I also want to point out (to RexDart and others) that many, many smokers are able to quit and not spend the rest of their lives craving, or even missing cigarettes. I don’t want to make it sound like it is easy to quit (it was one of the hardest things I have ever done and truly a test of my resolve and will), but it has been over a year now and I don’t spend my days mourning the loss. I just don’t want people who may be trying to quit or thinking about quitting getting discouraged and thinking they will have to spend the rest of their lives feeling deprived.
It’s anyone’s choice what they want to do themselves and how to live their lives, but I just wanted to share my experience. It is much easier to be a non-smoker than a smoker. I can’t say there were no benefits to smoking, but there are far more benefits from not.
FTR, I gained about 5 pounds when I quit and I lost it since then. It’s not like you balloon out to twice your size when you quit.
I realize now that my last post sounds harsher to neutron star than I meant to be. Sorry - I’m not trying to condemn you for starting to smoke, for whatever reason (hey, I know what it’s like to be young and not care about future consequences). I started smoking at 16. It doesn’t really matter what my reasoning was, because looking back I could justify anything.
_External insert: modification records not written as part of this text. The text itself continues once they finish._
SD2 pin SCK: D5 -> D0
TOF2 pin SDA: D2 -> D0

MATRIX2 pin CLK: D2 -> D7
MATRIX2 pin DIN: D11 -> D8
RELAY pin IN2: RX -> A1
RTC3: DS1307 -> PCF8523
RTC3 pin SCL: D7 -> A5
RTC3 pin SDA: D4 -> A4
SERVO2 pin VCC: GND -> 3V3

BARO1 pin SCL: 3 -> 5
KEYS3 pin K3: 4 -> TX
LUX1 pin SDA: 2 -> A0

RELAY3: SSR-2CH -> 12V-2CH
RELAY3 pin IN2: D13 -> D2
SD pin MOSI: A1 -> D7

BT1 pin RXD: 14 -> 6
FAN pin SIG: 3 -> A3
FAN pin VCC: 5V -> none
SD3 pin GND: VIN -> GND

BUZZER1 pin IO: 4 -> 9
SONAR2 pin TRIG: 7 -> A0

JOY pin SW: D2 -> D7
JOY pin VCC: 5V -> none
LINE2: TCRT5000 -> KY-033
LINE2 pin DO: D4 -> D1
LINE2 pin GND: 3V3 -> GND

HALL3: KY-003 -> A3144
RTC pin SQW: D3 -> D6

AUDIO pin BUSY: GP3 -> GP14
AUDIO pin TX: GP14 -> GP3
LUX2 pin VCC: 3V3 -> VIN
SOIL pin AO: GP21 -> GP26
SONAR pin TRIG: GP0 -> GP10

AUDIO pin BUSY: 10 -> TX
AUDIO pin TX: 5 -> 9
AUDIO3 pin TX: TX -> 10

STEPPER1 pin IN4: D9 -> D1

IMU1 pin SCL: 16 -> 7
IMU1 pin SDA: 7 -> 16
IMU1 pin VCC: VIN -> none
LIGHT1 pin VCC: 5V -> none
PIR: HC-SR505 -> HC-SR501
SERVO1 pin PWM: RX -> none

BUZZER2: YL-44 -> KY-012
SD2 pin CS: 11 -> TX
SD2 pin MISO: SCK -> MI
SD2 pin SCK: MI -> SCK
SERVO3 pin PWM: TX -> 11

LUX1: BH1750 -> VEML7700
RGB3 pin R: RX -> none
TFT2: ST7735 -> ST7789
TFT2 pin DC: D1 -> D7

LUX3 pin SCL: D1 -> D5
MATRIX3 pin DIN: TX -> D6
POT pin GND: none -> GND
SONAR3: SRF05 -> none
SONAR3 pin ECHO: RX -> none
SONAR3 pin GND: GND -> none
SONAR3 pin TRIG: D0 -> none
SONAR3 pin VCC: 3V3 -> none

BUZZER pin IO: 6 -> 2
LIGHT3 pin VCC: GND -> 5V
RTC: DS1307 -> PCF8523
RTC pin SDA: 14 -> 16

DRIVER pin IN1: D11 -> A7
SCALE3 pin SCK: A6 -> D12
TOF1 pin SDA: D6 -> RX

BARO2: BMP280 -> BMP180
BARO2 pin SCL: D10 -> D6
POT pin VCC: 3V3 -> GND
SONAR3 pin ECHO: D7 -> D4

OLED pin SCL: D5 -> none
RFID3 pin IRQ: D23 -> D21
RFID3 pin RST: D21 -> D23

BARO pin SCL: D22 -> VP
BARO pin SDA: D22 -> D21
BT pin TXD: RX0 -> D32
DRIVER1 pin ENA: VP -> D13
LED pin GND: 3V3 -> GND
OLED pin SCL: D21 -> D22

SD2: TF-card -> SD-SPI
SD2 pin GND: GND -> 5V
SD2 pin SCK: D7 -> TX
I quit a little over two years ago. The cravings were kind of rough the first two weeks but it gets much easier. I might still get a craving every so often, as I did when I read RexDart’s post describing what it feels like to him, but they pass extremely quickly. They are also far less intense than they were when I first quit.
I gained about twenty pounds the first year that I quit, but I’ve since lost it and about twenty more on top of that . After a year, you’ll find that you feel better and you don’t get winded going up the stairs.
As for alcohol, you may have to cut back for a good while since smoking and drinking go together like ham and cheese. After two years though I was able to go out with my friends, get smashed, and not even think about craving a cigarette even though people were smoking around me.
Actually, this is all true except “In your statements, these people see themselves…” I was a lot more concerned about my health and still ended up smoking on and off for 15 years. I still keep nicotine losenges around, in case a craving hits. Moreover, I don’t drink–just to avoid that alcohol-nicotine synergy we all know so well.
Anyway, the kid is doomed with his attitude. He’ll quit when he first develops The Cough, or he won’t and it’ll kill him. Hey, at least he’s in good company. Some of the best and brightest smoked themselves to death.
Munch wrote a good post on the other thread that summarized how I feel about smoking.
Where I wrote “these people,” “themselves,” “they,” “they,” they," and “they’d,” please substitute “I,” “myself,” “I,” “I,” “I,” and “I’d.”
True enough. It drives me nuts to see someone in his position–i.e., not hooked and theoretically old enough to know better–go ahead and make the kind of decision that’s usually made by insecure 16-year-olds who think the entire world revolves around peer acceptance. But he’s been thoroughly warned now, if he hadn’t before. His call.
I’m having a really hard time believing that this guy is 23.